• **Listed records**
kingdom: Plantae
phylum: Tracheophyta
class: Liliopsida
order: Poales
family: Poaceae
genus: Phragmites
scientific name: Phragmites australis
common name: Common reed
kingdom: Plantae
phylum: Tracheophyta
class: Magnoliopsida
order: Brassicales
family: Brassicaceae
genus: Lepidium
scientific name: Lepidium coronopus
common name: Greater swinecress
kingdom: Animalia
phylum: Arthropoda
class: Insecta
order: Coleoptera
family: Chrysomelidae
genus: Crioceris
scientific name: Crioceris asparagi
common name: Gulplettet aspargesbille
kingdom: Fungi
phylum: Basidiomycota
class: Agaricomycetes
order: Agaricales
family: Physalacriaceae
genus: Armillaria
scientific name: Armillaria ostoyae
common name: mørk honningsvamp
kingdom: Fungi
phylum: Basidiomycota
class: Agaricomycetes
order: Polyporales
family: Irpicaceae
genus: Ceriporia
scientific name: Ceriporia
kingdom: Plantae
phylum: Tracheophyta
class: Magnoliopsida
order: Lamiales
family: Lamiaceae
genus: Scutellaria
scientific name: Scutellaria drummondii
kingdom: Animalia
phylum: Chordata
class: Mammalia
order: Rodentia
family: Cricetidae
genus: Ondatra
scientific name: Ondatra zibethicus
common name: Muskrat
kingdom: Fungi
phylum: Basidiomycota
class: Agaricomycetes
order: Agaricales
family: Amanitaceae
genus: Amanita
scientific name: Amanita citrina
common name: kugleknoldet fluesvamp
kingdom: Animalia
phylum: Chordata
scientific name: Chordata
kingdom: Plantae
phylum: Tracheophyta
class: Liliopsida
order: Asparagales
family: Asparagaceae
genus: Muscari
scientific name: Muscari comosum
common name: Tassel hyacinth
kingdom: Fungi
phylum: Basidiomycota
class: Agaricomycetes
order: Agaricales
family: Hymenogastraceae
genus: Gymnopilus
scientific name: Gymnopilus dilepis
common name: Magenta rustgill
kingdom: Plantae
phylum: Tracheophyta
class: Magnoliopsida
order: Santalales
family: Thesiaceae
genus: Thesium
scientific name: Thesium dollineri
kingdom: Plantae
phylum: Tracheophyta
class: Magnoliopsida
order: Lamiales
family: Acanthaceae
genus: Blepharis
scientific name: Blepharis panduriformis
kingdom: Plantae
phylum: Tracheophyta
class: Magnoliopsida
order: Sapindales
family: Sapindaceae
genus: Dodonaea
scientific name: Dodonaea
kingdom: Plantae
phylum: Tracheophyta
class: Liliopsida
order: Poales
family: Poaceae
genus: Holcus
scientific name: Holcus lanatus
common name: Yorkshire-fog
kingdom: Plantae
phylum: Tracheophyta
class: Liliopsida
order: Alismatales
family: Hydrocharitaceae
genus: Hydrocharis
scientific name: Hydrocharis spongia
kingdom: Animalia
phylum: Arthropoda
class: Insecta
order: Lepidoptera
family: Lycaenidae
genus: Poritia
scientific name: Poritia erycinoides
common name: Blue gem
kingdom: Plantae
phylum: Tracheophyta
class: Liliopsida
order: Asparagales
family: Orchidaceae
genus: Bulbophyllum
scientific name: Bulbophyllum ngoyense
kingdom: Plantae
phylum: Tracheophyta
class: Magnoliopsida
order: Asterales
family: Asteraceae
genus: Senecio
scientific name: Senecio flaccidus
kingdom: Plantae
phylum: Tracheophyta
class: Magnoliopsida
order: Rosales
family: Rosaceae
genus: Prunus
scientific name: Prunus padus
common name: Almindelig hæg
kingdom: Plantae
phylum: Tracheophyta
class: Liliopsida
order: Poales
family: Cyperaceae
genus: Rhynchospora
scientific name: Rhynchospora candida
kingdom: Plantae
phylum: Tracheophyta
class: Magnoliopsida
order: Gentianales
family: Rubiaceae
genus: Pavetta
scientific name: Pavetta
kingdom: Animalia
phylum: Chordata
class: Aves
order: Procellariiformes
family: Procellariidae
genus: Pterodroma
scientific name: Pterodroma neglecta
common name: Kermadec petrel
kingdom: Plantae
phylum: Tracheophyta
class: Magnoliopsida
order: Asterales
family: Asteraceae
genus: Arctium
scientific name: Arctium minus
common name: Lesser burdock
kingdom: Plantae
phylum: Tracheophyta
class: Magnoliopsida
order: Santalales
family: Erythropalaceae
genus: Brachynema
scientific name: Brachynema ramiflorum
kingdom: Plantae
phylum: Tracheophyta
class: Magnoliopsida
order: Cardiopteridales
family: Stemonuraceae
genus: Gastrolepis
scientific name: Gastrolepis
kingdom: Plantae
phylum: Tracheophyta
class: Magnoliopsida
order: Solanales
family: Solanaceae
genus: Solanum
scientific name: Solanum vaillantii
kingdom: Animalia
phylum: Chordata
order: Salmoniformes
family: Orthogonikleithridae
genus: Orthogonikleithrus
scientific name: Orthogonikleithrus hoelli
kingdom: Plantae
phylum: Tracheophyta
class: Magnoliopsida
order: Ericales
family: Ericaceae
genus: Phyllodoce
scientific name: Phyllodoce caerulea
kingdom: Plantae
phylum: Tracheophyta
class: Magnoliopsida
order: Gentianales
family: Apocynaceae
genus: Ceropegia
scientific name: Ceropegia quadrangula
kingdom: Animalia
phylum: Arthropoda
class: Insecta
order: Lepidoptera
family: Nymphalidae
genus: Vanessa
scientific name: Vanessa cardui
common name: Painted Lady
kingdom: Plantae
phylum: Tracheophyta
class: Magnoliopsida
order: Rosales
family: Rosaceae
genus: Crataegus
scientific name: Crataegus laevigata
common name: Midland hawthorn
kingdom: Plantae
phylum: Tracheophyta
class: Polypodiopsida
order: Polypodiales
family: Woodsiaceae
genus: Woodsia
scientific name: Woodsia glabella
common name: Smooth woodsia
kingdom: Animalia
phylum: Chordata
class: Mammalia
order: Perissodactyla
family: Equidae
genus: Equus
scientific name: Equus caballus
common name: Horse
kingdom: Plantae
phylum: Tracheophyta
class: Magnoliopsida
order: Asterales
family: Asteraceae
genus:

• **Instruction**
Copy out the material above in full, swapping every "common name" for "vernacular name" and leaving everything else as it stands.

• **Correct output**
kingdom: Plantae
phylum: Tracheophyta
class: Liliopsida
order: Poales
family: Poaceae
genus: Phragmites
scientific name: Phragmites australis
vernacular name: Common reed
kingdom: Plantae
phylum: Tracheophyta
class: Magnoliopsida
order: Brassicales
family: Brassicaceae
genus: Lepidium
scientific name: Lepidium coronopus
vernacular name: Greater swinecress
kingdom: Animalia
phylum: Arthropoda
class: Insecta
order: Coleoptera
family: Chrysomelidae
genus: Crioceris
scientific name: Crioceris asparagi
vernacular name: Gulplettet aspargesbille
kingdom: Fungi
phylum: Basidiomycota
class: Agaricomycetes
order: Agaricales
family: Physalacriaceae
genus: Armillaria
scientific name: Armillaria ostoyae
vernacular name: mørk honningsvamp
kingdom: Fungi
phylum: Basidiomycota
class: Agaricomycetes
order: Polyporales
family: Irpicaceae
genus: Ceriporia
scientific name: Ceriporia
kingdom: Plantae
phylum: Tracheophyta
class: Magnoliopsida
order: Lamiales
family: Lamiaceae
genus: Scutellaria
scientific name: Scutellaria drummondii
kingdom: Animalia
phylum: Chordata
class: Mammalia
order: Rodentia
family: Cricetidae
genus: Ondatra
scientific name: Ondatra zibethicus
vernacular name: Muskrat
kingdom: Fungi
phylum: Basidiomycota
class: Agaricomycetes
order: Agaricales
family: Amanitaceae
genus: Amanita
scientific name: Amanita citrina
vernacular name: kugleknoldet fluesvamp
kingdom: Animalia
phylum: Chordata
scientific name: Chordata
kingdom: Plantae
phylum: Tracheophyta
class: Liliopsida
order: Asparagales
family: Asparagaceae
genus: Muscari
scientific name: Muscari comosum
vernacular name: Tassel hyacinth
kingdom: Fungi
phylum: Basidiomycota
class: Agaricomycetes
order: Agaricales
family: Hymenogastraceae
genus: Gymnopilus
scientific name: Gymnopilus dilepis
vernacular name: Magenta rustgill
kingdom: Plantae
phylum: Tracheophyta
class: Magnoliopsida
order: Santalales
family: Thesiaceae
genus: Thesium
scientific name: Thesium dollineri
kingdom: Plantae
phylum: Tracheophyta
class: Magnoliopsida
order: Lamiales
family: Acanthaceae
genus: Blepharis
scientific name: Blepharis panduriformis
kingdom: Plantae
phylum: Tracheophyta
class: Magnoliopsida
order: Sapindales
family: Sapindaceae
genus: Dodonaea
scientific name: Dodonaea
kingdom: Plantae
phylum: Tracheophyta
class: Liliopsida
order: Poales
family: Poaceae
genus: Holcus
scientific name: Holcus lanatus
vernacular name: Yorkshire-fog
kingdom: Plantae
phylum: Tracheophyta
class: Liliopsida
order: Alismatales
family: Hydrocharitaceae
genus: Hydrocharis
scientific name: Hydrocharis spongia
kingdom: Animalia
phylum: Arthropoda
class: Insecta
order: Lepidoptera
family: Lycaenidae
genus: Poritia
scientific name: Poritia erycinoides
vernacular name: Blue gem
kingdom: Plantae
phylum: Tracheophyta
class: Liliopsida
order: Asparagales
family: Orchidaceae
genus: Bulbophyllum
scientific name: Bulbophyllum ngoyense
kingdom: Plantae
phylum: Tracheophyta
class: Magnoliopsida
order: Asterales
family: Asteraceae
genus: Senecio
scientific name: Senecio flaccidus
kingdom: Plantae
phylum: Tracheophyta
class: Magnoliopsida
order: Rosales
family: Rosaceae
genus: Prunus
scientific name: Prunus padus
vernacular name: Almindelig hæg
kingdom: Plantae
phylum: Tracheophyta
class: Liliopsida
order: Poales
family: Cyperaceae
genus: Rhynchospora
scientific name: Rhynchospora candida
kingdom: Plantae
phylum: Tracheophyta
class: Magnoliopsida
order: Gentianales
family: Rubiaceae
genus: Pavetta
scientific name: Pavetta
kingdom: Animalia
phylum: Chordata
class: Aves
order: Procellariiformes
family: Procellariidae
genus: Pterodroma
scientific name: Pterodroma neglecta
vernacular name: Kermadec petrel
kingdom: Plantae
phylum: Tracheophyta
class: Magnoliopsida
order: Asterales
family: Asteraceae
genus: Arctium
scientific name: Arctium minus
vernacular name: Lesser burdock
kingdom: Plantae
phylum: Tracheophyta
class: Magnoliopsida
order: Santalales
family: Erythropalaceae
genus: Brachynema
scientific name: Brachynema ramiflorum
kingdom: Plantae
phylum: Tracheophyta
class: Magnoliopsida
order: Cardiopteridales
family: Stemonuraceae
genus: Gastrolepis
scientific name: Gastrolepis
kingdom: Plantae
phylum: Tracheophyta
class: Magnoliopsida
order: Solanales
family: Solanaceae
genus: Solanum
scientific name: Solanum vaillantii
kingdom: Animalia
phylum: Chordata
order: Salmoniformes
family: Orthogonikleithridae
genus: Orthogonikleithrus
scientific name: Orthogonikleithrus hoelli
kingdom: Plantae
phylum: Tracheophyta
class: Magnoliopsida
order: Ericales
family: Ericaceae
genus: Phyllodoce
scientific name: Phyllodoce caerulea
kingdom: Plantae
phylum: Tracheophyta
class: Magnoliopsida
order: Gentianales
family: Apocynaceae
genus: Ceropegia
scientific name: Ceropegia quadrangula
kingdom: Animalia
phylum: Arthropoda
class: Insecta
order: Lepidoptera
family: Nymphalidae
genus: Vanessa
scientific name: Vanessa cardui
vernacular name: Painted Lady
kingdom: Plantae
phylum: Tracheophyta
class: Magnoliopsida
order: Rosales
family: Rosaceae
genus: Crataegus
scientific name: Crataegus laevigata
vernacular name: Midland hawthorn
kingdom: Plantae
phylum: Tracheophyta
class: Polypodiopsida
order: Polypodiales
family: Woodsiaceae
genus: Woodsia
scientific name: Woodsia glabella
vernacular name: Smooth woodsia
kingdom: Animalia
phylum: Chordata
class: Mammalia
order: Perissodactyla
family: Equidae
genus: Equus
scientific name: Equus caballus
vernacular name: Horse
kingdom: Plantae
phylum: Tracheophyta
class: Magnoliopsida
order: Asterales
family: Asteraceae
genus:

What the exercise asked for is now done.